### COM BASE NISTO
A – Transcreva da notícia sobre o acordo entre o Mercosul e a União Europeia todo o trecho que vai de "A assinatura do" até "blocos estão encerradas.".
B – Liste todos os números escritos em algarismos na notícia sobre o acordo entre o Mercosul e a União Europeia.

### TEXTO DO DOCUMENTO
+===+
Mercosul e União Europeia anunciam acordo de livre comércio depois de 25 anos de negociações

por Redação

O acordo de livre comércio entre o Mercosul e a União Europeia foi anunciado oficialmente nesta sexta-feira (6), após a reunião dos líderes dos blocos na cúpula do Mercosul em Montevidéu, no Uruguai.

A assinatura do acordo só acontece depois que os textos passarem por uma revisão jurídica e de serem traduzidos para os idiomas oficiais dos países envolvidos. O anúncio, portanto, significa que as negociações entre os dois blocos estão encerradas.

Iniciadas em 1999 e paralisadas depois de um acordo inicial alcançado em 2019, as conversas foram retomadas nos últimos meses a pedido da Comissão Europeia, que determina a política comercial para toda a UE.
+===+
### SEÇÃO DE DADOS
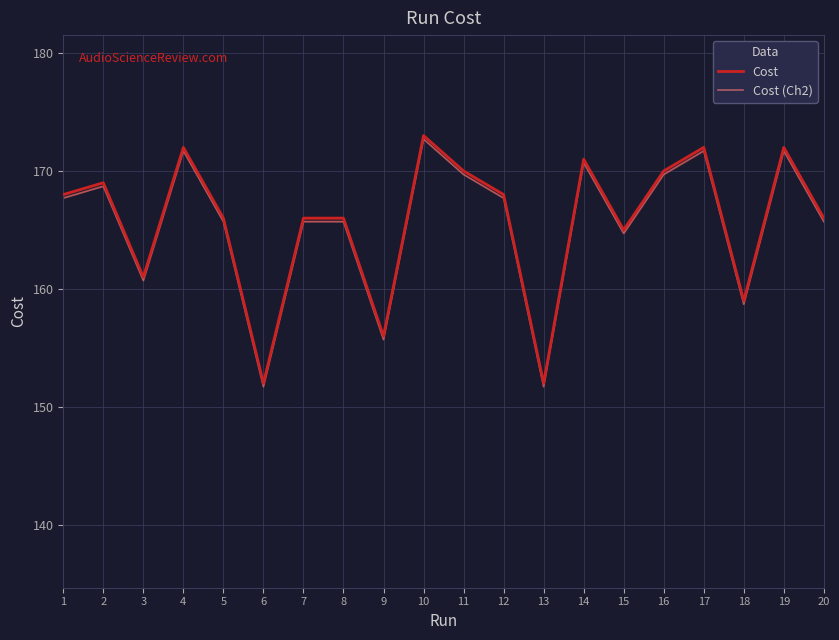

Does the chart display data point markers on the line(s)?

No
+===+
### RESPOSTAS DO EXERCÍCIO
A –
A assinatura do acordo só acontece depois que os textos passarem por uma revisão jurídica e de serem traduzidos para os idiomas oficiais dos países envolvidos. O anúncio, portanto, significa que as negociações entre os dois blocos estão encerradas.

B – 25, 6, 1999, 2019